**Exercise objective**
Set the listing down unchanged, minus every embedded image.
--------------------------------
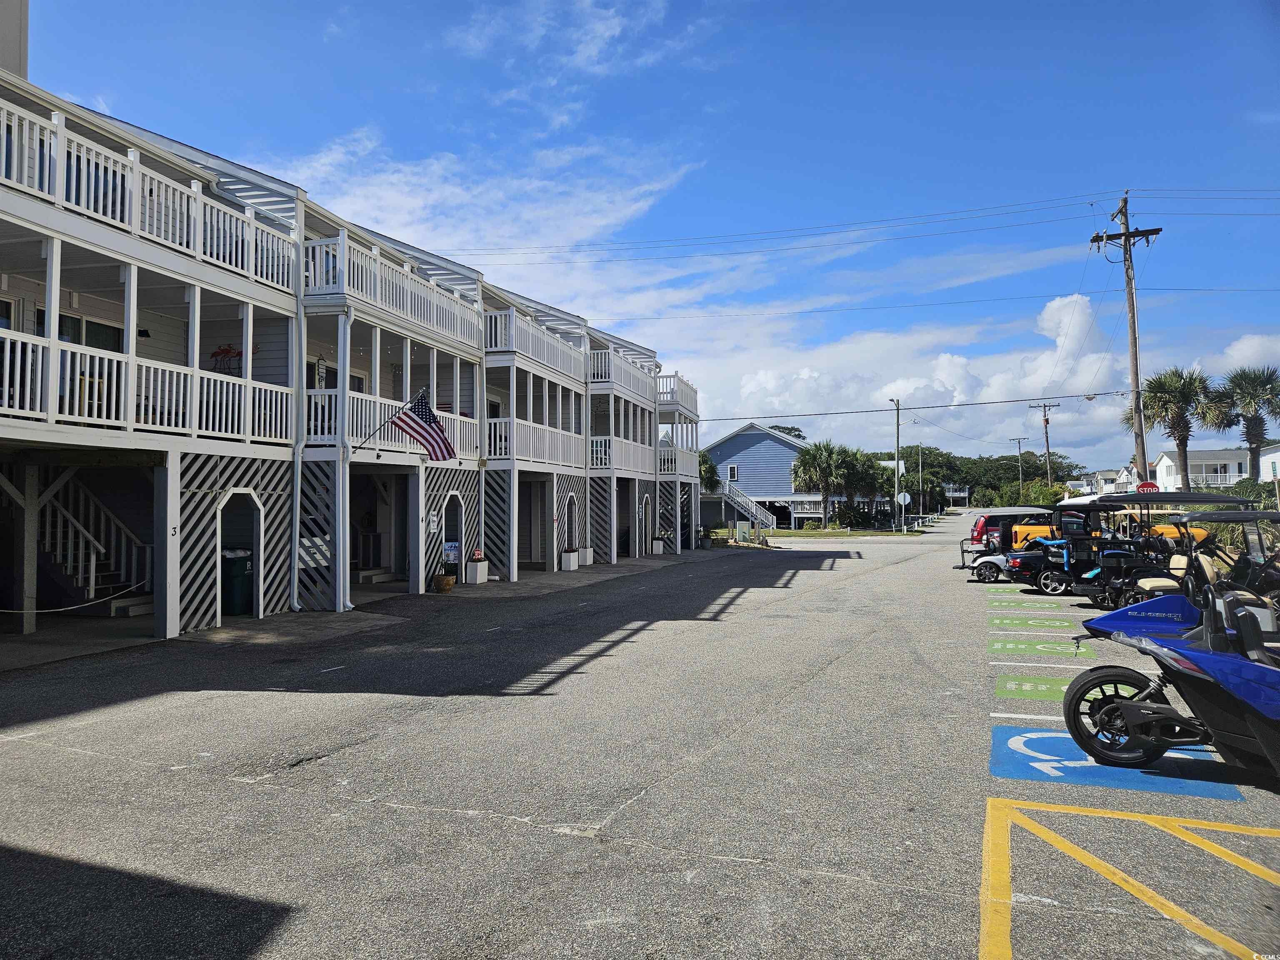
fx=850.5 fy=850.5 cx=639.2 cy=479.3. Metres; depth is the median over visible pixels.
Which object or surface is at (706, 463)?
palm tree
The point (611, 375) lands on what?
balcony railing
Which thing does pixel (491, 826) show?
parking lot
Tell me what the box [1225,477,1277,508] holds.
shrub
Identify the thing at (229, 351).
flamingo decoration
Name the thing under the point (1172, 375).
palm tree
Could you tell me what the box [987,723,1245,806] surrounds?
parking marking
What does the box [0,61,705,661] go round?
apartment building
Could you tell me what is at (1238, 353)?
cloud
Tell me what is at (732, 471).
window
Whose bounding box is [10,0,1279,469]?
sky
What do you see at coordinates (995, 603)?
parking marking
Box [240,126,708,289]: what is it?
cloud
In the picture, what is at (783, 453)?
blue house
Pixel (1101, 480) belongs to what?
house
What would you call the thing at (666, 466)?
balcony railing
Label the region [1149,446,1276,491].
white house
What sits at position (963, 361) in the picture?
cloud
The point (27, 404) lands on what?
balcony railing
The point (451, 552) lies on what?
sign
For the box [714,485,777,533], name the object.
staircase
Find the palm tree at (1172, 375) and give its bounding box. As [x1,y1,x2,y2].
[1122,367,1224,488]
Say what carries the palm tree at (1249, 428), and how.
on the ground
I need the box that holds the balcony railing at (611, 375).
[587,346,657,397]
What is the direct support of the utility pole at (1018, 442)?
on the ground
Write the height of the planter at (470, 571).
0.713 m
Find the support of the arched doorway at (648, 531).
in the apartment building at (409, 348)
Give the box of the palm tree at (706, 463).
[698,452,722,492]
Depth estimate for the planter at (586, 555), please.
26.63 m
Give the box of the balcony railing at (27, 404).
[0,327,293,444]
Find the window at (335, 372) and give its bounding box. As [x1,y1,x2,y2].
[305,361,363,390]
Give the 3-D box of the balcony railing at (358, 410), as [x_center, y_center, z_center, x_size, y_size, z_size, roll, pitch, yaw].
[-5.083,-1.060,17.221,1.127,1.077,4.969,-1,-2,20]
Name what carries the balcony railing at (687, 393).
attached to the apartment building at (409, 348)
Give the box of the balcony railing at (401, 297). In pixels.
[300,232,483,348]
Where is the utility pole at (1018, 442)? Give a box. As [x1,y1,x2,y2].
[1010,435,1027,494]
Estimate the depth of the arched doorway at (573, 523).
26.27 m
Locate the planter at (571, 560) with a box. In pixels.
[559,547,579,570]
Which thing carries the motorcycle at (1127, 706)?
on the parking lot
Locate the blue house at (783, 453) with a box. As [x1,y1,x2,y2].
[701,423,888,530]
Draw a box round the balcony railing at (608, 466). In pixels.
[589,435,652,474]
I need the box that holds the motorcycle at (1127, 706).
[1066,572,1279,775]
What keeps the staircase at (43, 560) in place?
in the apartment building at (409, 348)
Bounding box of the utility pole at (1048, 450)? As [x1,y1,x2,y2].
[1030,403,1057,489]
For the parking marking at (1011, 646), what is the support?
on the parking lot
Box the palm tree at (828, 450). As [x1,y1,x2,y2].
[789,440,853,528]
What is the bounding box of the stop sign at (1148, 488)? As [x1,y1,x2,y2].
[1135,480,1158,493]
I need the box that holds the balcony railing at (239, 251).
[0,104,308,291]
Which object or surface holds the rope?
attached to the apartment building at (409, 348)
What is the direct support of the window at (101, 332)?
in the apartment building at (409, 348)
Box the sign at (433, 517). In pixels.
[426,510,439,532]
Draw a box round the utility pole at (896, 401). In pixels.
[890,398,902,531]
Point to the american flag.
(420, 410)
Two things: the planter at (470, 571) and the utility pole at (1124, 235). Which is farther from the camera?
the utility pole at (1124, 235)
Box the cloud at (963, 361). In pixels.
[695,292,1140,462]
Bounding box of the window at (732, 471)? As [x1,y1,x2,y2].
[727,464,739,480]
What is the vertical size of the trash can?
1.086 m
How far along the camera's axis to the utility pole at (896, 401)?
61.73 m
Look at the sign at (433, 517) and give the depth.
18.04 m
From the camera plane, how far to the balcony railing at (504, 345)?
22.39 m
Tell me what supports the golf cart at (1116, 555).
on the parking lot
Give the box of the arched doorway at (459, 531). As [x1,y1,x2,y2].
[441,490,464,575]
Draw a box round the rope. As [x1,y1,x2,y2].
[0,577,153,612]
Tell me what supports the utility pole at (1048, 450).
on the ground
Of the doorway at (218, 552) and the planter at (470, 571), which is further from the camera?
the planter at (470, 571)
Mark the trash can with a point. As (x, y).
(237, 579)
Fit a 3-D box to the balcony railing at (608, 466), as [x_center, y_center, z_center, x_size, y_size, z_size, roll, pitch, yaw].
[-0.828,-0.790,29.485,1.568,1.236,5.044,-1,-2,20]
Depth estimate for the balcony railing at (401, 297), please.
16.35 m
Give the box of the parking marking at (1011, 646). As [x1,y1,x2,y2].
[986,637,1083,659]
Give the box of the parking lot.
[0,511,1279,959]
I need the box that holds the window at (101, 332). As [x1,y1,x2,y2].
[45,310,121,350]
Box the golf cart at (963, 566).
[959,509,1053,581]
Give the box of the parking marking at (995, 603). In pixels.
[986,600,1069,612]
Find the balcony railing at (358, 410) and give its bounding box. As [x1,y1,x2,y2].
[301,387,471,455]
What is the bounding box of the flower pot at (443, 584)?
[432,570,454,593]
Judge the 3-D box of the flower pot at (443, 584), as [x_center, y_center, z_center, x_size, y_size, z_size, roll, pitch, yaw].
[-4.191,2.224,18.306,0.491,0.451,0.497,-1,-2,20]
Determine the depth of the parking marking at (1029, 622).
13.15 m
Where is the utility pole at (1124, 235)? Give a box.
[1090,191,1161,481]
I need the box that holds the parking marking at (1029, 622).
[990,614,1078,632]
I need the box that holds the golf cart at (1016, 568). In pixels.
[1006,502,1148,597]
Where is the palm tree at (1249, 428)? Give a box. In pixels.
[1208,365,1279,478]
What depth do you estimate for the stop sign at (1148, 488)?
26.70 m
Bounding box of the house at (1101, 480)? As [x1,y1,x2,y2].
[1075,466,1126,494]
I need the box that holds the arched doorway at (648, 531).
[640,492,653,552]
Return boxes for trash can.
[220,550,251,615]
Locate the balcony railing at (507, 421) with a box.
[480,415,582,467]
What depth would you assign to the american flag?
15.80 m
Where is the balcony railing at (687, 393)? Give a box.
[656,374,698,416]
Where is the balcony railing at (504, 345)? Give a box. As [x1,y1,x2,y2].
[481,306,584,380]
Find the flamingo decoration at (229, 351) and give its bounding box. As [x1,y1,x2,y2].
[210,344,242,374]
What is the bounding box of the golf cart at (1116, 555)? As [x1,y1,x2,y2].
[1059,495,1250,606]
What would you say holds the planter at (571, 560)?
on the parking lot
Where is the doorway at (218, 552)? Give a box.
[214,487,263,619]
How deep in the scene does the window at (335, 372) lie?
17.04 m
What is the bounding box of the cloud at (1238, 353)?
[1218,332,1279,371]
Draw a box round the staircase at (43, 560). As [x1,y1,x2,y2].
[34,470,149,613]
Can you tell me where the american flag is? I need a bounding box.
[391,386,455,461]
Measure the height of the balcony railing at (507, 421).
1.104 m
--------------------------------
**Problem solution**
fx=850.5 fy=850.5 cx=639.2 cy=479.3. Metres; depth is the median over visible pixels.
Which object or surface is at (706, 463)?
palm tree
The point (611, 375) lands on what?
balcony railing
Which thing does pixel (491, 826) show?
parking lot
Tell me what the box [1225,477,1277,508] holds.
shrub
Identify the thing at (229, 351).
flamingo decoration
Name the thing under the point (1172, 375).
palm tree
Could you tell me what the box [987,723,1245,806] surrounds?
parking marking
What does the box [0,61,705,661] go round?
apartment building
Could you tell me what is at (1238, 353)?
cloud
Tell me what is at (732, 471).
window
Whose bounding box is [10,0,1279,469]?
sky
What do you see at coordinates (995, 603)?
parking marking
Box [240,126,708,289]: what is it?
cloud
In the picture, what is at (783, 453)?
blue house
Pixel (1101, 480) belongs to what?
house
What would you call the thing at (666, 466)?
balcony railing
Label the region [1149,446,1276,491].
white house
What sits at position (963, 361) in the picture?
cloud
The point (27, 404) lands on what?
balcony railing
The point (451, 552) lies on what?
sign
For the box [714,485,777,533], name the object.
staircase
Find the palm tree at (1172, 375) and give its bounding box. As [x1,y1,x2,y2].
[1122,367,1224,488]
Say what carries the palm tree at (1249, 428), and how.
on the ground
I need the box that holds the balcony railing at (611, 375).
[587,346,657,397]
What is the direct support of the utility pole at (1018, 442)?
on the ground
Write the height of the planter at (470, 571).
0.713 m
Find the support of the arched doorway at (648, 531).
in the apartment building at (409, 348)
Give the box of the palm tree at (706, 463).
[698,452,722,492]
Depth estimate for the planter at (586, 555), please.
26.63 m
Give the box of the balcony railing at (27, 404).
[0,327,293,444]
Find the window at (335, 372) and give its bounding box. As [x1,y1,x2,y2].
[305,361,363,390]
Give the 3-D box of the balcony railing at (358, 410), as [x_center, y_center, z_center, x_size, y_size, z_size, roll, pitch, yaw].
[-5.083,-1.060,17.221,1.127,1.077,4.969,-1,-2,20]
Name what carries the balcony railing at (687, 393).
attached to the apartment building at (409, 348)
Give the box of the balcony railing at (401, 297). In pixels.
[300,232,483,348]
Where is the utility pole at (1018, 442)? Give a box. As [x1,y1,x2,y2].
[1010,435,1027,494]
Estimate the depth of the arched doorway at (573, 523).
26.27 m
Locate the planter at (571, 560) with a box. In pixels.
[559,547,579,570]
Which thing carries the motorcycle at (1127, 706)?
on the parking lot
Locate the blue house at (783, 453) with a box. As [x1,y1,x2,y2].
[701,423,888,530]
Draw a box round the balcony railing at (608, 466). In pixels.
[589,435,652,474]
I need the box that holds the motorcycle at (1127, 706).
[1066,572,1279,775]
What keeps the staircase at (43, 560) in place?
in the apartment building at (409, 348)
Bounding box of the utility pole at (1048, 450)? As [x1,y1,x2,y2].
[1030,403,1057,489]
For the parking marking at (1011, 646), what is the support?
on the parking lot
Box the palm tree at (828, 450). As [x1,y1,x2,y2].
[789,440,853,528]
What is the bounding box of the stop sign at (1148, 488)? As [x1,y1,x2,y2].
[1135,480,1158,493]
I need the box that holds the balcony railing at (239, 251).
[0,104,308,291]
Which object or surface holds the rope?
attached to the apartment building at (409, 348)
What is the direct support of the window at (101, 332)?
in the apartment building at (409, 348)
Box the sign at (433, 517). In pixels.
[426,510,439,532]
Draw a box round the utility pole at (896, 401). In pixels.
[890,398,902,531]
Point to the american flag.
(420, 410)
Two things: the planter at (470, 571) and the utility pole at (1124, 235). Which is farther from the camera?
the utility pole at (1124, 235)
Box the cloud at (963, 361). In pixels.
[695,292,1140,462]
Bounding box of the window at (732, 471)? As [x1,y1,x2,y2].
[727,464,739,480]
What is the vertical size of the trash can?
1.086 m
How far along the camera's axis to the utility pole at (896, 401)?
61.73 m
Look at the sign at (433, 517) and give the depth.
18.04 m
From the camera plane, how far to the balcony railing at (504, 345)?
22.39 m
Tell me what supports the golf cart at (1116, 555).
on the parking lot
Give the box of the arched doorway at (459, 531). As [x1,y1,x2,y2].
[441,490,464,575]
Draw a box round the rope. As [x1,y1,x2,y2].
[0,577,153,612]
Tell me what supports the utility pole at (1048, 450).
on the ground
Of the doorway at (218, 552) and the planter at (470, 571), which is further from the camera?
the planter at (470, 571)
Mark the trash can with a point. As (x, y).
(237, 579)
Fit a 3-D box to the balcony railing at (608, 466), as [x_center, y_center, z_center, x_size, y_size, z_size, roll, pitch, yaw].
[-0.828,-0.790,29.485,1.568,1.236,5.044,-1,-2,20]
Depth estimate for the balcony railing at (401, 297), please.
16.35 m
Give the box of the parking marking at (1011, 646). As [x1,y1,x2,y2].
[986,637,1083,659]
Give the box of the parking lot.
[0,511,1279,959]
I need the box that holds the window at (101, 332). As [x1,y1,x2,y2].
[45,310,121,350]
Box the golf cart at (963, 566).
[959,509,1053,581]
Give the box of the parking marking at (995, 603). In pixels.
[986,600,1069,612]
Find the balcony railing at (358, 410) and give its bounding box. As [x1,y1,x2,y2].
[301,387,471,455]
What is the bounding box of the flower pot at (443, 584)?
[432,570,454,593]
Judge the 3-D box of the flower pot at (443, 584), as [x_center, y_center, z_center, x_size, y_size, z_size, roll, pitch, yaw].
[-4.191,2.224,18.306,0.491,0.451,0.497,-1,-2,20]
Determine the depth of the parking marking at (1029, 622).
13.15 m
Where is the utility pole at (1124, 235)? Give a box.
[1090,191,1161,481]
I need the box that holds the parking marking at (1029, 622).
[990,614,1078,632]
I need the box that holds the golf cart at (1016, 568). In pixels.
[1006,502,1148,597]
Where is the palm tree at (1249, 428)? Give a box. In pixels.
[1208,365,1279,478]
What depth do you estimate for the stop sign at (1148, 488)?
26.70 m
Bounding box of the house at (1101, 480)? As [x1,y1,x2,y2].
[1075,466,1126,494]
I need the box that holds the arched doorway at (648, 531).
[640,492,653,552]
Return boxes for trash can.
[220,550,251,615]
Locate the balcony railing at (507, 421) with a box.
[480,415,582,467]
What depth would you assign to the american flag?
15.80 m
Where is the balcony railing at (687, 393)? Give a box.
[656,374,698,416]
Where is the balcony railing at (504, 345)? Give a box. As [x1,y1,x2,y2].
[481,306,584,380]
Find the flamingo decoration at (229, 351) and give its bounding box. As [x1,y1,x2,y2].
[210,344,242,374]
What is the bounding box of the golf cart at (1116, 555)? As [x1,y1,x2,y2].
[1059,495,1250,606]
What would you say holds the planter at (571, 560)?
on the parking lot
Where is the doorway at (218, 552)? Give a box.
[214,487,263,619]
How deep in the scene does the window at (335, 372) lie?
17.04 m
What is the bounding box of the cloud at (1238, 353)?
[1218,332,1279,371]
Draw a box round the staircase at (43, 560). As [x1,y1,x2,y2].
[34,470,149,613]
Can you tell me where the american flag is? I need a bounding box.
[391,386,455,461]
Measure the height of the balcony railing at (507, 421).
1.104 m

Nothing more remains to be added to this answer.